DO WE NEED TO INSTALL APACHE SPARK UPDATE

Next we need to update the Environment configuration of Spark in all the DataNodes. # cd # scp -r spark # scp -r spark DataNode2:/usr/local We will secure copy the spark directory with the binaries and configuration files from the NameNode to the DataNodes. Now we have to configure our DataNodes to act as Slave Servers. Open the slaves file & add the datanode hostnames. Next we have to list down DataNodes which will act as the Slave server. # cd # cp spark-env.sh.template spark-env.sh # vi spark-env.shĮxport JAVA_HOME=/usr/lib/jvm/java -7-oracle/jreĮxport HADOOP_CONF_DIR=/usr/local/hadoop/etc/hadoop Copy the template file and then open spark-env.sh file and append the lines to the file. Next we need to configure Spark environment script in order to set the Java Home & Hadoop Configuration Directory. Append below lines to the file and source the environment file.

DO WE NEED TO INSTALL APACHE SPARK INSTALL

We will install Spark under /usr/local/ directory. In the time of writing this article, Spark 2.0.0 is the latest stable version. Select the Hadoop Version Compatible Spark Stable Release from the below link Lets ssh login to our NameNode & start the Spark installation. We will configure our cluster to host the Spark Master Server in our NameNode & Slaves in our DataNodes.

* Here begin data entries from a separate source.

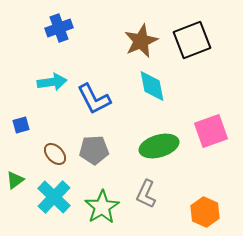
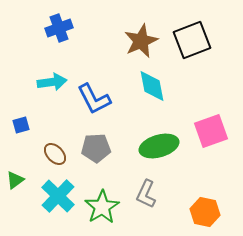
gray pentagon: moved 2 px right, 2 px up
cyan cross: moved 4 px right, 1 px up
orange hexagon: rotated 12 degrees counterclockwise
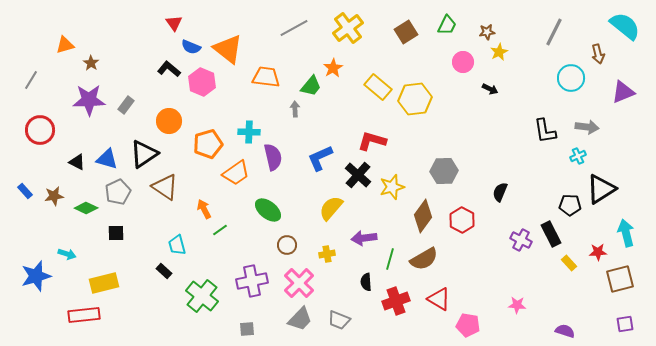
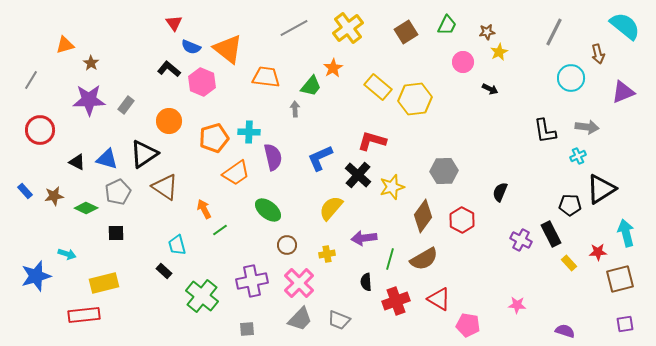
orange pentagon at (208, 144): moved 6 px right, 6 px up
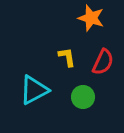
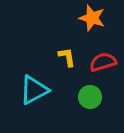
orange star: moved 1 px right
red semicircle: rotated 132 degrees counterclockwise
green circle: moved 7 px right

DO WE NEED TO INSTALL APACHE SPARK DRIVER

There are two ways to create RDDs- parallelizing an existing collection in your driver program, or referencing a dataset in Hadoop InputFormat like HDFS, HBase. Spark resilient distributed dataset (RDD), which is a fault-tolerant collection of elements that can be operated on in parallel.

Spark powers a rich set of stack of libraries/higher-level tools including Spark SQL for SQL and structured data processing, MLlib for machine learning, GraphX for graph processing, and Spark Streaming for streaming data in order to perform any complex analytics.

Hence applications can be written very quickly using any of these languages. SPARK provides high-level APIs in Java, Scala, Python and R, and an optimized engine that supports general execution graphs.